> _Directions for this task_
Filter the listing below, keeping only the lines with the word "Georgakopoulos".

> _Input data_
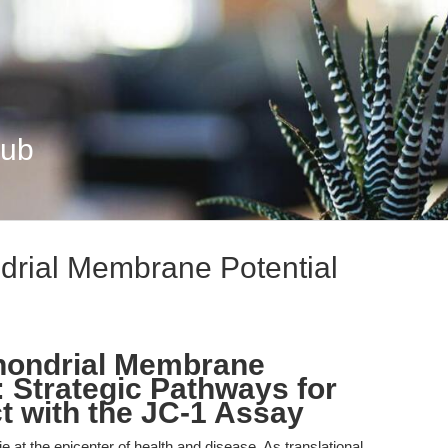
Hub
drial Membrane Potential
hondrial Membrane
: Strategic Pathways for
t with the JC-1 Assay
at the epicenter of health and disease. As translational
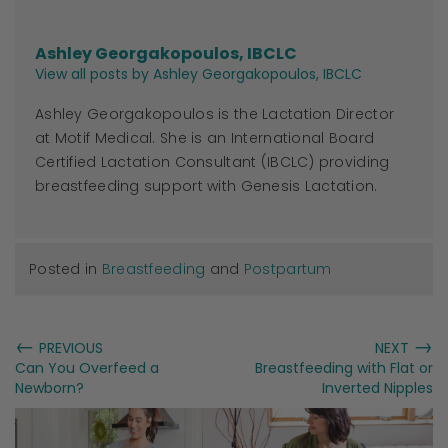
Ashley Georgakopoulos, IBCLC
View all posts by Ashley Georgakopoulos, IBCLC
Ashley Georgakopoulos is the Lactation Director
at Motif Medical. She is an International Board
Certified Lactation Consultant (IBCLC) providing
breastfeeding support with Genesis Lactation.
Posted in
Breastfeeding
and
Postpartum
←
→
PREVIOUS
NEXT
Can You Overfeed a
Breastfeeding with Flat or
Newborn?
Inverted Nipples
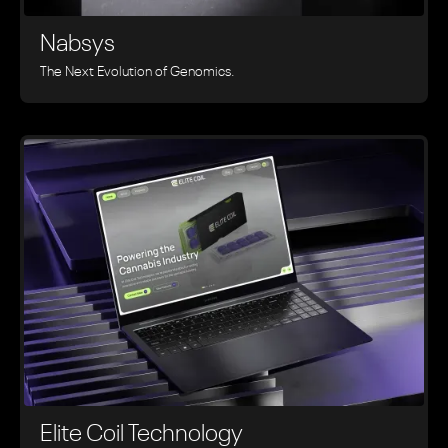
Nabsys
The Next Evolution of Genomics.
Elite Coil Technology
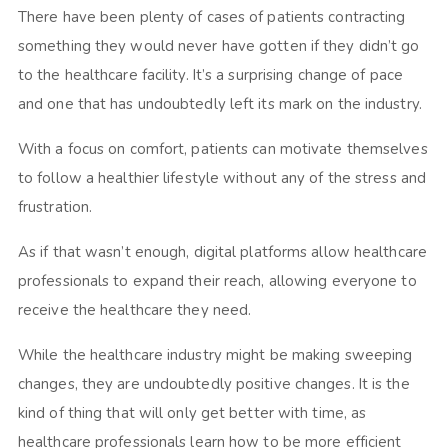
There have been plenty of cases of patients contracting
something they would never have gotten if they didn’t go
to the healthcare facility. It’s a surprising change of pace
and one that has undoubtedly left its mark on the industry.
With a focus on comfort, patients can motivate themselves
to follow a healthier lifestyle without any of the stress and
frustration.
As if that wasn’t enough, digital platforms allow healthcare
professionals to expand their reach, allowing everyone to
receive the healthcare they need.
While the healthcare industry might be making sweeping
changes, they are undoubtedly positive changes. It is the
kind of thing that will only get better with time, as
healthcare professionals learn how to be more efficient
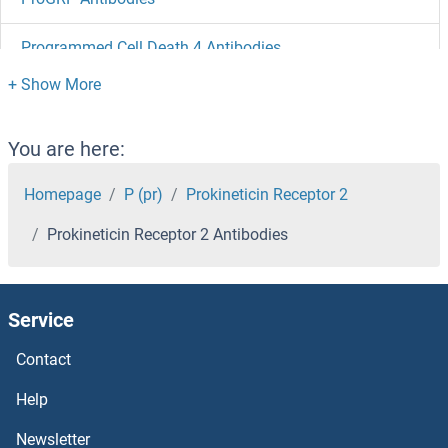
Programmed Cell Death 4 Antibodies
Programmed Cell Death 10 Antibodies
Programmed Cell Death 1 Ligand 2 Antibodies
You are here:
Programmed Cell Death 1 Antibodies
Homepage
P (pr)
Prokineticin Receptor 2
Prokineticin Receptor 2 Antibodies
Progesterone Receptor Antibodies
Progesterone Antibodies
Service
Profilin 4 Antibodies
Contact
Profilin 3 Antibodies
Help
Newsletter
Profilin Antibodies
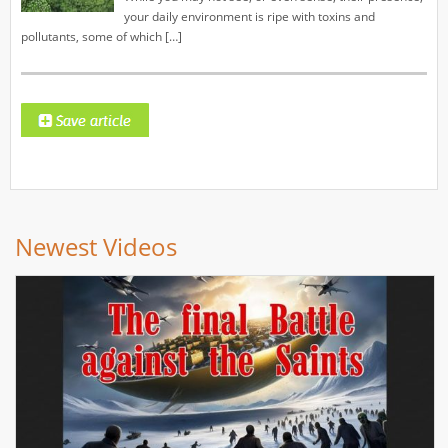
your daily environment is ripe with toxins and
pollutants, some of which […]
Newest Videos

> _Finished exercise_
Ashley Georgakopoulos, IBCLC
View all posts by Ashley Georgakopoulos, IBCLC
Ashley Georgakopoulos is the Lactation Director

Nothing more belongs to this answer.